* Task to complete
Please extend the post below about a story printed on a postage stamp and a recall notice for a plush uterus, beginning right after its last sentence.

The Best-Written Postage Stamp You Will Read Today

In 2010, Dublin was appointed a UNESCO “City of Literature.” In honor of this, a postage stamp was commissioned. When the stamp was released earlier this year, it was unlike other literary stamps. It didn’t feature a physical landmark, an illustration from a novel, or a writer’s portrait; it featured a complete, new story by Eoin Moore.

stamp-4.jpg

(Found at thejournal.ie)

The Best-Written Recall Notice for Plush Reproductive Organs You Will Read Today

uterus-hazard2I Heart Guts sells the cutest, smiliest plush internal organs you’ve ever seen. In 2008, they discovered that their plush uterus “failed a pull test.”

In response, they wrote:

The ovaries may detach when pulled, becoming a potential small part choking hazard for young children. No one has been harmed.

(Saved data entries)
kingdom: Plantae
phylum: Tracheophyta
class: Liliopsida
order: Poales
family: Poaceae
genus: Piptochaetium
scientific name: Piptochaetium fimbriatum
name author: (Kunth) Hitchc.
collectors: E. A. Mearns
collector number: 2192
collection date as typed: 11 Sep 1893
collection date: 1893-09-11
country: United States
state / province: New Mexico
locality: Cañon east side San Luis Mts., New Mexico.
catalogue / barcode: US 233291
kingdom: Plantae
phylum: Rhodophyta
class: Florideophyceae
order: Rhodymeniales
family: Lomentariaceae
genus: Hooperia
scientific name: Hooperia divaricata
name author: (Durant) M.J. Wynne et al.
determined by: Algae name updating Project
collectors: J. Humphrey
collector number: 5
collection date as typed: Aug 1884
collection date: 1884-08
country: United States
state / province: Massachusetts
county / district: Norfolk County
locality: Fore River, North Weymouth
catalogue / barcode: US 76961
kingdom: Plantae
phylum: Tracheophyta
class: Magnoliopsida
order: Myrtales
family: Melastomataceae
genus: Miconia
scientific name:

* Output of the task
Three quick thoughts: 1) In or out of context, that is an awesome sentence. 2) Thank goodness the ovaries haven’t harmed anyone! And 3) I Heart Guts’s response to the situation appears exemplary, and you should check out their full array of cuddly viscera.

(Found via Mental Floss at I Heart Guts.)

The Best-Written List of Lists You Will Read Today

Click on over to the New Yorker to read all hundred of the best lists of all time. And be sure to check out all great suggestions and quibbling in the comments:

How could you leave out _____ [interrobang]. It’s a travesty that _____ isn’t top five [frowny-face]. _____ is totally overrated [cartoon sweary glyphs]. (Those New Yorker readers, just like every other readership on the internet.)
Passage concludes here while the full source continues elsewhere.